A Ferris wheel is a vertical, circular amusement ride. Riders sit on seats that swivel to remain horizontal as the wheel turns. The wheel has a radius $\mathit{R}$ and rotates at a constant rate, going around once in a time$\mathit{T}$. At the bottom of the ride, what are the magnitude and direction of the force exerted by the seat on a rider of mass $\mathit{m}$? Include a diagram of the forces on the rider.

Short answer

The force exerted by the seat is$m\left[\frac{4{\pi }^{2}R}{T^2}+g\right]$

Step-by-step solution

Identification of the given data

The wheel has a radius $R$and rotates at a constant rate, going around once in a time $T$.

Definition of force

A force is a push or pull on an object because of the interaction of the thing with another object. Every time two things interact, a force is exerted on each of them. The acted force may be of attraction or repulsion. The two items no longer feel the force after the interaction ends

Determining the magnitude and direction of force

The net force on an object is equal to the rate of change of momentum and can be written as the sum of two components.

The parallel rate of change of momentum${\frac{d\overrightarrow{p}}{dt}}_{\left|\right|}$and the perpendicular rate of change of momentum${\frac{d\overrightarrow{p}}{dt}}_{\perp }$are the two elements that we are concerned with.

So, the net force $F_{net}$ on the object is given by,

$$\begin{gathered} F_{net}=\frac{d\overrightarrow{p}}{dt} \\ ={\frac{d\overrightarrow{p}}{dt}}_{\left|\right|}+{\frac{d\overrightarrow{p}}{dt}}_{\perp } \end{gathered}$$

The rock's speed is affected by the parallel rate of change of momentum and given the speed is constant, therefore, the parallel rate is zero, and it equals the size of the momentum rate change.

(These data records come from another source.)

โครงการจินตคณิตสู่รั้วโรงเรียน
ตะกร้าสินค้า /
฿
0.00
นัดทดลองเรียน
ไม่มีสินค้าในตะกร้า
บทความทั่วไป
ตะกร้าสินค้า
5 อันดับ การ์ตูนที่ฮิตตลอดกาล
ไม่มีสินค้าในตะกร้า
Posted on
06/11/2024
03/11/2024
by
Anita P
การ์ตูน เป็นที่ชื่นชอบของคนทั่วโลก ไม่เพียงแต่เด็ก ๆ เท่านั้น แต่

${\frac{d\overrightarrow{p}}{dt}}_{\left|\right|}=0$

As a result, the rate change here is the direction change owing to the perpendicular rate of change.

At speeds far slower than the speed of light, the net force applied on the rider equals the rate change of momentum, and the magnitude of the perpendicular rate change is given by,

$$\begin{gathered} F_{net}={\frac{d\overrightarrow{p}}{dt}}_{\perp } \\ =\frac{m{v}^2}{R} \end{gathered}$$

Also, the rider is under two forces, the force exerted by the seat where its direction is upward$F_N$, and his weight mg and it is downward as shown in the free-body diagram below, so the net force of both forces is:

_{$F_{net}=F_N-mg$,}

Where the negative sign is due to the opposite direction of the forces.

Therefore,

$$\begin{gathered} F_N-mg=\frac{m{v}^2}{R} \\ {F}_N=\frac{m{v}^2}{R}+mg \end{gathered}$$

The speed is the change in the distance with time. So, it is given by

$v=\frac{d}{T}$

The circumference is given by

$2\pi R$

Where, R is the radius of the circle.

So, the distance where the engineer travel is:

$d=2\pi R$

Therefore,

$v=\frac{2\pi R}{t}$

Now, put the expression for$\nu$to get a relationship

$$\begin{gathered} F_N=\frac{m{v}^2}{R}+mg \\ =\frac{m}{R}{\left[\frac{2\pi R}{T}\right]}^2+mg \\ =m\left[\frac{4{\pi }^{2}R}{T^2}+g\right] \end{gathered}$$

Thus, the force exerted by the seat is $m\left[\frac{4{\pi }^{2}R}{T^2}+g\right]$.